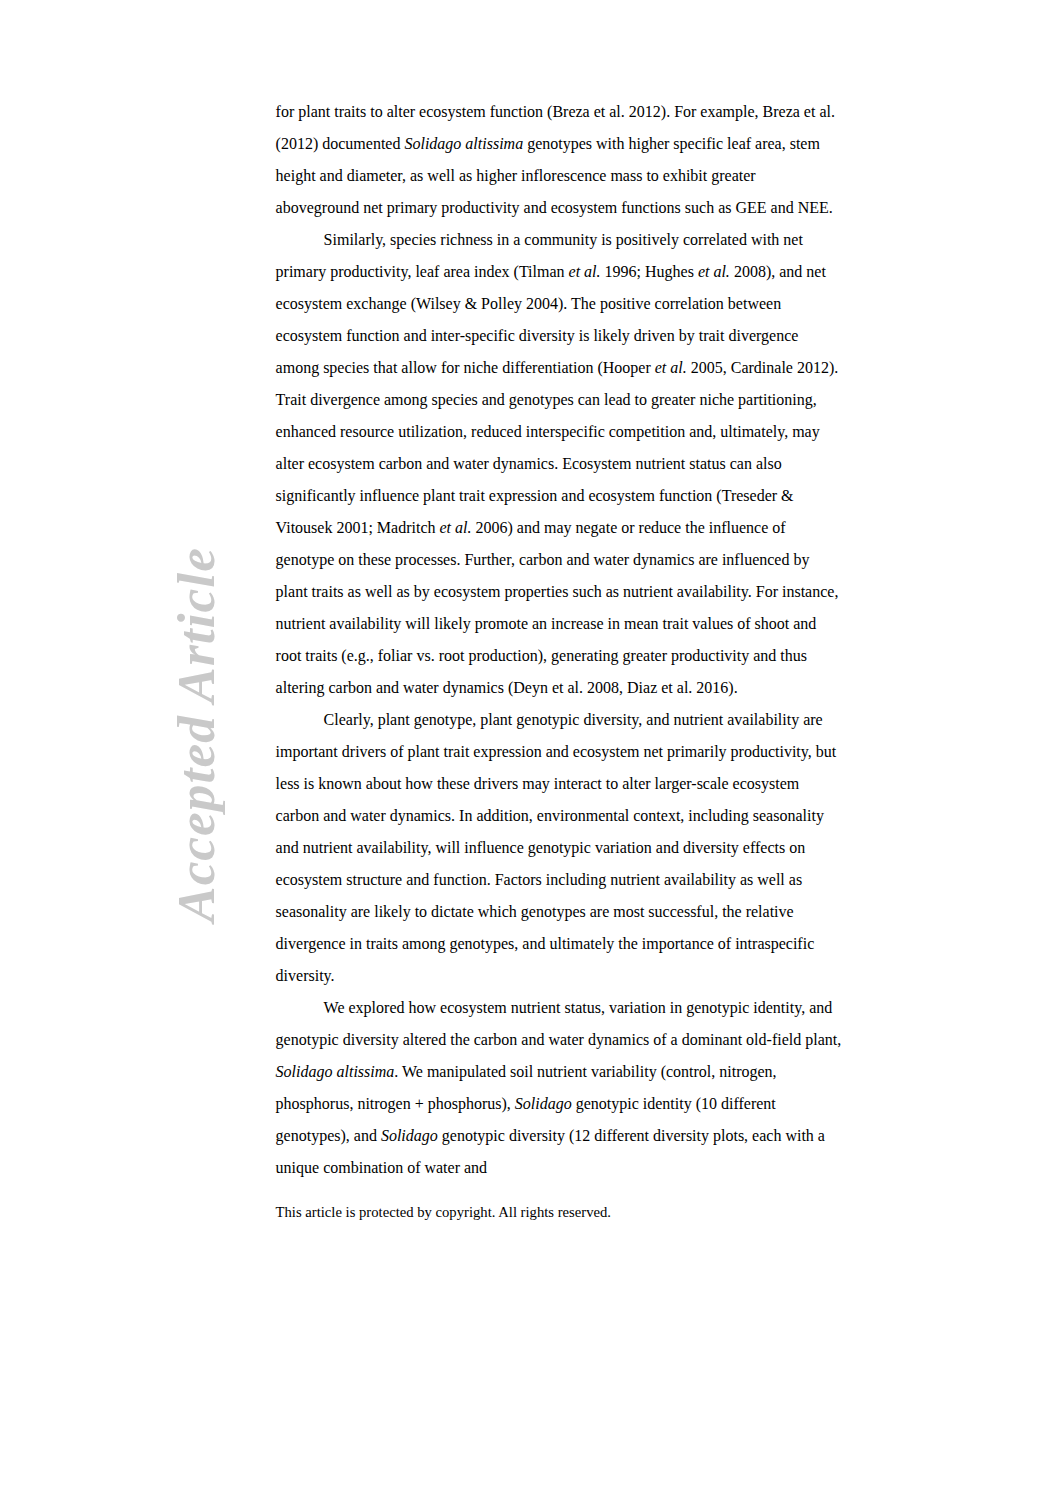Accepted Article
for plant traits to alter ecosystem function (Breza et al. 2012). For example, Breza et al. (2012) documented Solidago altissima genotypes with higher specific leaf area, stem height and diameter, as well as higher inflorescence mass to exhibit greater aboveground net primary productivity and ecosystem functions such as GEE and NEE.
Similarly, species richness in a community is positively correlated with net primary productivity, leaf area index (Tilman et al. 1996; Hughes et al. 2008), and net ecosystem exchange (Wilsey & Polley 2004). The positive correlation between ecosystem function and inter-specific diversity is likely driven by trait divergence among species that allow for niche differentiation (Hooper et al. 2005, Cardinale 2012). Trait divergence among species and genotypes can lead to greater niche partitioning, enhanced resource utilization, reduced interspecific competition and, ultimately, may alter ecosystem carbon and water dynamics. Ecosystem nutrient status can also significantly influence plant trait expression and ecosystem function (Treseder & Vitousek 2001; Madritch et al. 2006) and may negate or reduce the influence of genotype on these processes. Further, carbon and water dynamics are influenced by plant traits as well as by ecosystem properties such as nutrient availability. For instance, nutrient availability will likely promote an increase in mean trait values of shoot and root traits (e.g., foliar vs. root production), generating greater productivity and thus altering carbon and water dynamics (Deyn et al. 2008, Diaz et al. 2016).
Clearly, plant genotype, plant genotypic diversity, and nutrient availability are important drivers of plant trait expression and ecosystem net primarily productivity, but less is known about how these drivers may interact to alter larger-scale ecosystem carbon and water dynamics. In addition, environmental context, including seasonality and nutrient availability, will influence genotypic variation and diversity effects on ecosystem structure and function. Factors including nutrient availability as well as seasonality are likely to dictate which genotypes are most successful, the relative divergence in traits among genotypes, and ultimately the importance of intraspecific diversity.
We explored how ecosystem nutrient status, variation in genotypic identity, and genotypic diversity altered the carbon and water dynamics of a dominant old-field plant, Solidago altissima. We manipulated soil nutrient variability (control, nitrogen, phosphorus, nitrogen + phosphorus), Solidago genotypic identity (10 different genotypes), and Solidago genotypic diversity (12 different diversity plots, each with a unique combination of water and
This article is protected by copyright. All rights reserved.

○ ○ ○ ○

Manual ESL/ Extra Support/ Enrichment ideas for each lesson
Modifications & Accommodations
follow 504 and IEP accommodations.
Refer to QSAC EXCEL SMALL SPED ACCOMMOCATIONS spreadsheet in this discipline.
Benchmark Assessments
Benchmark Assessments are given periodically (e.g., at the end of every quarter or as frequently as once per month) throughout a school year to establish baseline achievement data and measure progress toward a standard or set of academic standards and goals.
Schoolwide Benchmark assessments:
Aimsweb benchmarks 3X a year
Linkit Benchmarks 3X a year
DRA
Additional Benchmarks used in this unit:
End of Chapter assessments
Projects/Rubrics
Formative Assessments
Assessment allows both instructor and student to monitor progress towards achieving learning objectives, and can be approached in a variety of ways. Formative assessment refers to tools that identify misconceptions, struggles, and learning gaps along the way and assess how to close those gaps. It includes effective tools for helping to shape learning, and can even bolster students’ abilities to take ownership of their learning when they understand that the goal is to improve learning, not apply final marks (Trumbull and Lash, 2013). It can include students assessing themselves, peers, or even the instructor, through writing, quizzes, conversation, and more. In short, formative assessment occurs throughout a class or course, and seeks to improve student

○ ○ ○ ○

▶ _Aim of the exercise_
Using the entries above, write out exactly the lines from the one with "Accepted Article" through the one with "for plant traits", ends included. Leave out any pictures.

▶ _Solution to this exercise_
Accepted Article
for plant traits to alter ecosystem function (Breza et al. 2012). For example, Breza et al. (2012) documented Solidago altissima genotypes with higher specific leaf area, stem height and diameter, as well as higher inflorescence mass to exhibit greater aboveground net primary productivity and ecosystem functions such as GEE and NEE.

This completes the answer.